Speakers
Description
The EGI Check-in service is an Identity and Access Management solution that makes it easy to secure access to services and resources. Check-in is one of the enabling services for the EOSC-hub AAI following the architectural and policy recommendations defined in the AARC project. Through Check-in, users are able to authenticate with the credentials provided by the IdP of their Home Organisation (e.g. via eduGAIN), as well as using social identity providers, or other selected external identity providers. Check-in provides an intuitive interface for communities to manage their users and their respective groups, roles and access rights. For communities operating their own group management system, Check-in has a comprehensive list of connectors that allows to integrate their systems as externally managed Attribute Authorities. The adoption of standards and open technologies, including SAML 2.0, OpenID Connect, and OAuth 2.0, facilitates integration with web-based services. Options to support non-web services, which traditionally relied on X509 certificates, are based around the concept of online authorities with attached credential stores, such as RCauth.eu with a tightly-coupled MyProxy server. Such techniques allow science gateways to obtain credentials on behalf of the end-user that can be used to directly authenticate to services.
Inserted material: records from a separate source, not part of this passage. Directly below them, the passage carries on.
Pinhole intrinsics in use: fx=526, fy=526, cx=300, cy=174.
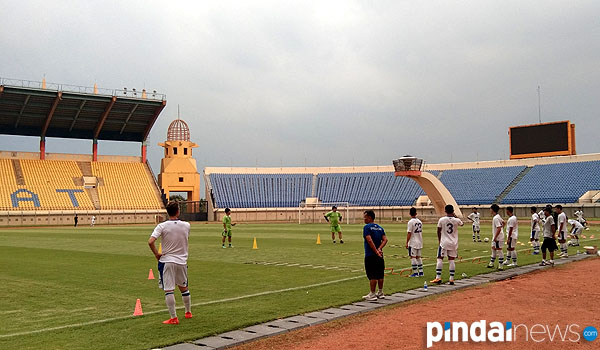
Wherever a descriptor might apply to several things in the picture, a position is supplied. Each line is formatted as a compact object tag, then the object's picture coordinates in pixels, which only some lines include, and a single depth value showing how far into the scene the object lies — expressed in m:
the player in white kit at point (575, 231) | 24.28
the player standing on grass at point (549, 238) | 16.22
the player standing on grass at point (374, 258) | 10.77
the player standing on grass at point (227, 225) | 24.92
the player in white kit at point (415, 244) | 13.98
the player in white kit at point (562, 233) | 18.67
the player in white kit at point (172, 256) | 8.63
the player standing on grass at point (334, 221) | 26.94
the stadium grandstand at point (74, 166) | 67.19
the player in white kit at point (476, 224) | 27.89
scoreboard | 67.76
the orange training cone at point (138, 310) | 9.38
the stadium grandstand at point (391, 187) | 67.62
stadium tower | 85.69
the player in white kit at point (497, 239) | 15.41
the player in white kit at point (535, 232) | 18.47
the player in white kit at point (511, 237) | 15.81
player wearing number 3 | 13.02
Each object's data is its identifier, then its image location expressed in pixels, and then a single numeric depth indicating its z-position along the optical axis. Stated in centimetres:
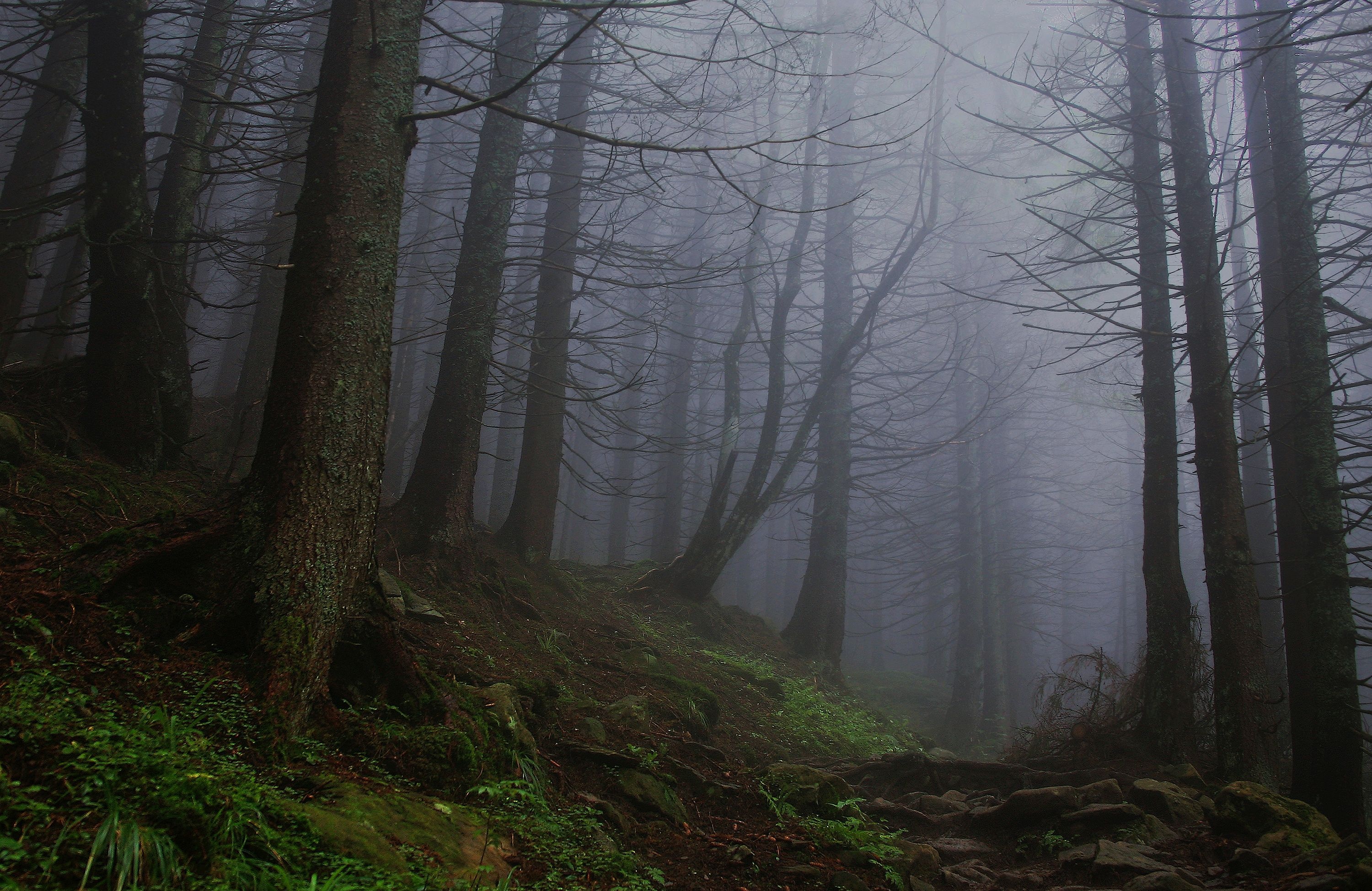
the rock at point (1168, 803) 509
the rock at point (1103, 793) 523
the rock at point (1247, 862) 393
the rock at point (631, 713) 511
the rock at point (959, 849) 481
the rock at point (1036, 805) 517
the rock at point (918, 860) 399
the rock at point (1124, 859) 399
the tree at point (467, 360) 666
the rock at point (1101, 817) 488
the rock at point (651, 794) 396
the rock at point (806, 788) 458
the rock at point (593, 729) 455
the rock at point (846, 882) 343
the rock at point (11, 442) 464
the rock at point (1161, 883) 357
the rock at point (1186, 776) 592
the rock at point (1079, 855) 433
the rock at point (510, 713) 376
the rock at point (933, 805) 573
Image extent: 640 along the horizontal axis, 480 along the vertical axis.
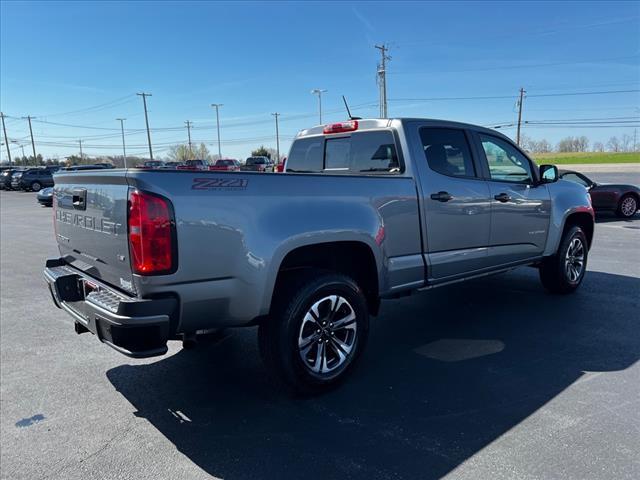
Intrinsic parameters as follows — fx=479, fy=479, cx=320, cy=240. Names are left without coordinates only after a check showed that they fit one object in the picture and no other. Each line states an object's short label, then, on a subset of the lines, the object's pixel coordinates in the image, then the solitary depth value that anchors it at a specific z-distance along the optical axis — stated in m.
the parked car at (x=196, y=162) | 43.91
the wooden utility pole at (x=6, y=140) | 87.09
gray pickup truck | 2.77
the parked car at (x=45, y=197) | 22.19
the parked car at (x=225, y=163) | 41.81
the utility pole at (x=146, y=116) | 74.49
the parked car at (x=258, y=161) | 49.95
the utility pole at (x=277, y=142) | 90.09
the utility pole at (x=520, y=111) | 76.19
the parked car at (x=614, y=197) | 13.09
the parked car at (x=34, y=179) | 38.00
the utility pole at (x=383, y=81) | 44.88
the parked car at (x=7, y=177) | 40.92
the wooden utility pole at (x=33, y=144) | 93.75
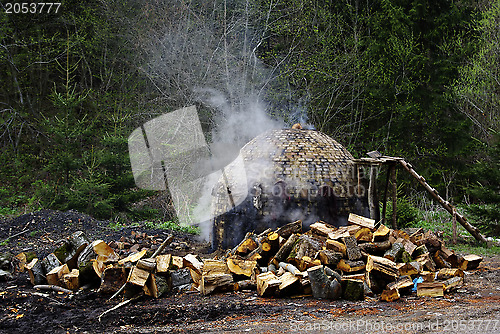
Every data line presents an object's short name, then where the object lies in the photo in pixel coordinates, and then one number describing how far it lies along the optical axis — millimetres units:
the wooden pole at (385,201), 13695
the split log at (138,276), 8008
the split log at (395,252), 8898
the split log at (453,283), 8070
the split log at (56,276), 8930
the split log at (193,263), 8953
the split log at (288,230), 9828
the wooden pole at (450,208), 13527
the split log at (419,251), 9844
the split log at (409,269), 8594
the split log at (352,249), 8609
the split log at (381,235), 9305
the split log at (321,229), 9680
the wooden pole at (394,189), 13312
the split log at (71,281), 8828
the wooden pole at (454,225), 14844
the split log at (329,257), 8586
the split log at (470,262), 10446
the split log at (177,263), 9172
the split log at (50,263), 9320
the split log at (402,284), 7777
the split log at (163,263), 8469
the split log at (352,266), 8445
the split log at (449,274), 8820
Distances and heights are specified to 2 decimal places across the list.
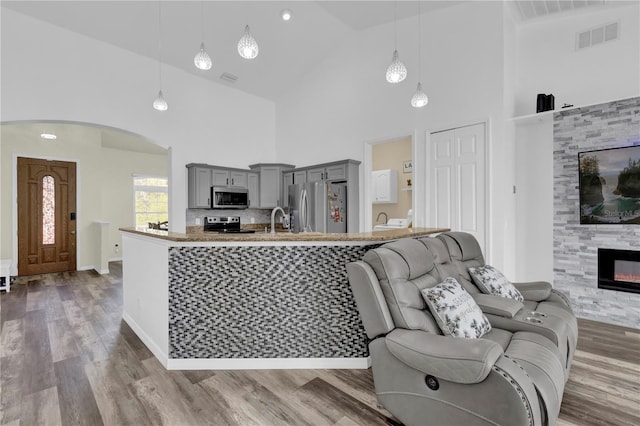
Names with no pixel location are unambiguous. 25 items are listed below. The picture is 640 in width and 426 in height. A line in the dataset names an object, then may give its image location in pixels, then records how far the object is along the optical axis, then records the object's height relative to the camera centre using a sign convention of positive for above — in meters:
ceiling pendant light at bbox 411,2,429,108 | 3.18 +1.19
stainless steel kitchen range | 5.31 -0.21
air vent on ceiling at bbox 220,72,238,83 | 5.32 +2.41
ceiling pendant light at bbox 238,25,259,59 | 2.19 +1.21
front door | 5.70 -0.06
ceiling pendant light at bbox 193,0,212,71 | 2.46 +1.24
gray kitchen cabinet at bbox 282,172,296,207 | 5.79 +0.55
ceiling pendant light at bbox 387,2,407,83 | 2.61 +1.22
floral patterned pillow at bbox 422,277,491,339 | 1.78 -0.61
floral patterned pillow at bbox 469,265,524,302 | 2.40 -0.58
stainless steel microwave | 5.15 +0.26
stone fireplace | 3.24 -0.21
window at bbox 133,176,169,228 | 7.96 +0.36
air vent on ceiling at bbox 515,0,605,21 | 3.44 +2.43
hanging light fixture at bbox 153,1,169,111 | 3.38 +2.31
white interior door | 3.69 +0.41
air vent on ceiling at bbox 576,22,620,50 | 3.37 +2.00
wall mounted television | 3.21 +0.29
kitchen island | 2.32 -0.71
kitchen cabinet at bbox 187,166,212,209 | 5.01 +0.42
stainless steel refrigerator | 4.80 +0.08
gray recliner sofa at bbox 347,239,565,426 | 1.34 -0.75
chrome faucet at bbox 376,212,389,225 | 6.60 -0.12
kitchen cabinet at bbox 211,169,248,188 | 5.27 +0.63
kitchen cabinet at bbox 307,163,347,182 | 4.93 +0.67
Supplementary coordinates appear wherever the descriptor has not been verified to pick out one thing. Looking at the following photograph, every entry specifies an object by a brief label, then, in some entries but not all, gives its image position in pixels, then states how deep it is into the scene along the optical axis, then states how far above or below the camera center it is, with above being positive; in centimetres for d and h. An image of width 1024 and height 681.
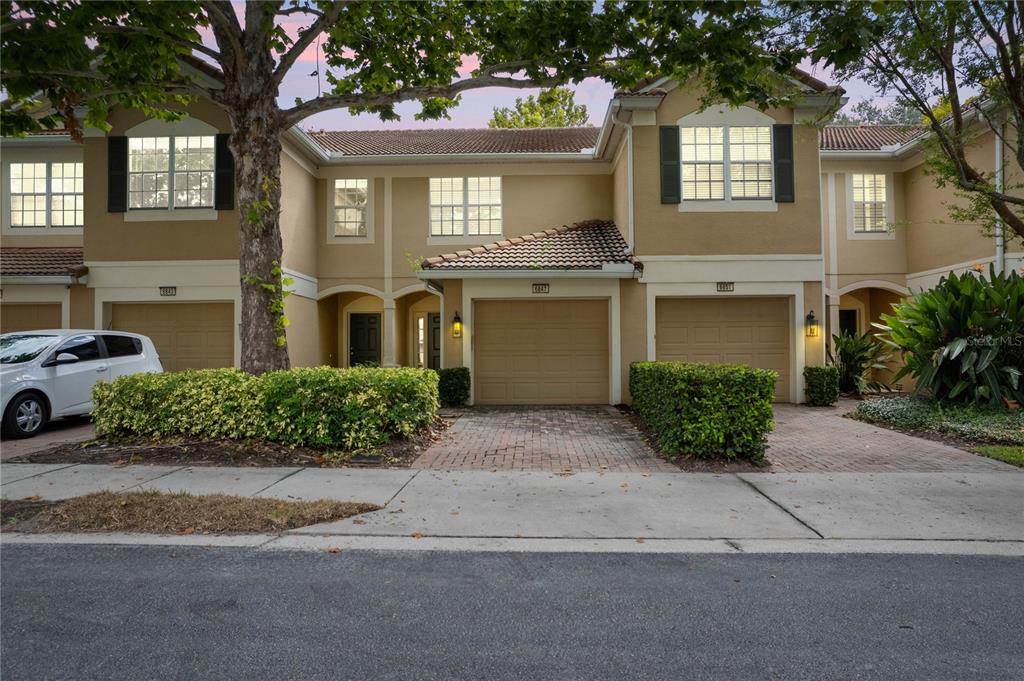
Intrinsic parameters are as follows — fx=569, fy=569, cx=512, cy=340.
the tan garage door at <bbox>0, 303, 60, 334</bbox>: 1355 +86
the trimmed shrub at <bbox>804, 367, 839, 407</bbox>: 1204 -80
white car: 869 -33
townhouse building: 1247 +268
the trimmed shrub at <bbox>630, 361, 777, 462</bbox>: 693 -77
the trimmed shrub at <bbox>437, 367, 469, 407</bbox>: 1238 -80
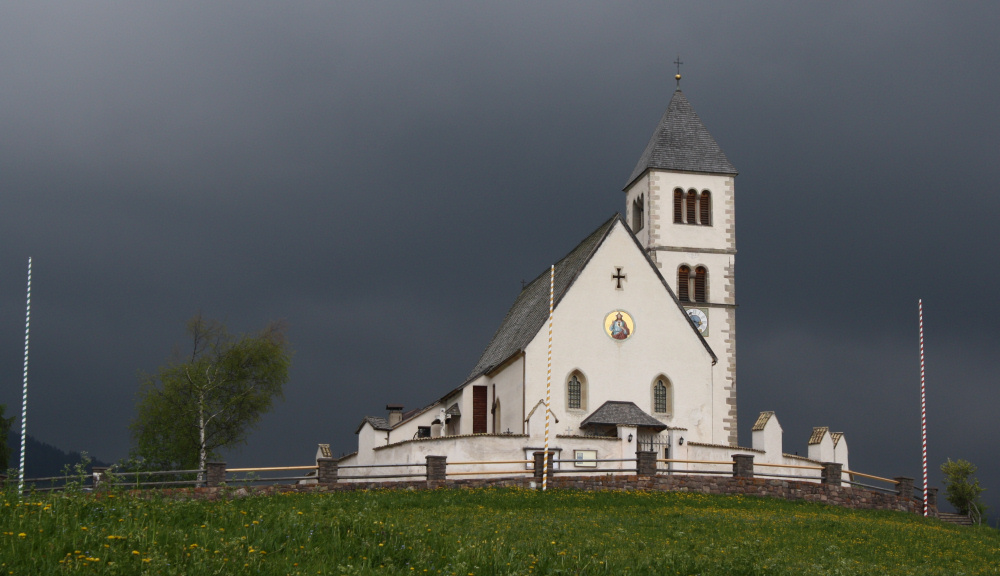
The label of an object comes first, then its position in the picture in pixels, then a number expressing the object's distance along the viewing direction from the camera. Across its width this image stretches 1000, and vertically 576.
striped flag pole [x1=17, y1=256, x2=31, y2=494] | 28.97
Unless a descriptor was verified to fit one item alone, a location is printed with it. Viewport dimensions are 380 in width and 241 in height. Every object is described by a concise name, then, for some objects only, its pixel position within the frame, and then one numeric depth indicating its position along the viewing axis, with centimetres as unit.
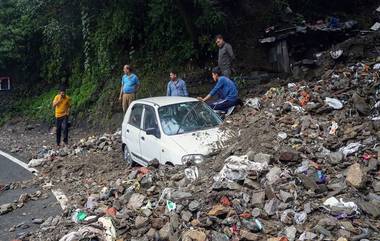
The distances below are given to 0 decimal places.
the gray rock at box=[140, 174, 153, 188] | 703
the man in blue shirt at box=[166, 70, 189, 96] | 1244
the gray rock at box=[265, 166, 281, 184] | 610
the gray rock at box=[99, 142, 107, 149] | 1284
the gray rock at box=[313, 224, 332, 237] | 509
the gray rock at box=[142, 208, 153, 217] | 595
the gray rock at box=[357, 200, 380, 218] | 538
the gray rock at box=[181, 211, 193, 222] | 566
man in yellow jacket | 1412
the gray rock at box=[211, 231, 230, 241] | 527
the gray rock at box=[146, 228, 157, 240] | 552
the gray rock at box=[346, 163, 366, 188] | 586
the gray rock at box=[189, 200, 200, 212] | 580
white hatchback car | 816
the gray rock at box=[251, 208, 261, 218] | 556
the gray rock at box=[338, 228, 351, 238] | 506
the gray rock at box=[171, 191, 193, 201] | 609
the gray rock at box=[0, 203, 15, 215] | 817
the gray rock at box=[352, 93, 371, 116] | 814
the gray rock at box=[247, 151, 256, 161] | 672
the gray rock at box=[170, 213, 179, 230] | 556
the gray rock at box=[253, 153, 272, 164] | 653
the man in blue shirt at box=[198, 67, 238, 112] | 1062
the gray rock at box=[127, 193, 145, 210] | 630
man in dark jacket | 1230
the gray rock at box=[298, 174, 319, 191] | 590
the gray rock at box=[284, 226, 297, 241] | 516
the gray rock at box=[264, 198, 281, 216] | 560
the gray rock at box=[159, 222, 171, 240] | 544
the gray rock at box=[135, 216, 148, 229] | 574
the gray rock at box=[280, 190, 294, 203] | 570
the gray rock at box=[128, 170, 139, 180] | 769
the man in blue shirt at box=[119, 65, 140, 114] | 1361
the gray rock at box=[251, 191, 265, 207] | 572
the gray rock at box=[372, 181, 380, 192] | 582
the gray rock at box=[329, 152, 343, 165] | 651
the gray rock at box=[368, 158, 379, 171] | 618
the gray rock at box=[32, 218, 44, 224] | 737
Another user-centric approach considers certificate proxies as opaque tokens that can be obtained from a credential store from the command-line using SSH authentication. The deployed RCauth.eu and MasterPortal service from AARC features both these capabilities and has been shown to work for the production EGI and WLCG environments. The currently-operational RCauth.eu is being re-engineered to allow for state consistency between a geographically distributed set of hosting sites. The presentation will provide an overview of the EGI Check-in technical roadmap and the evolution of the RCauth service towards a distributed deployment architecture.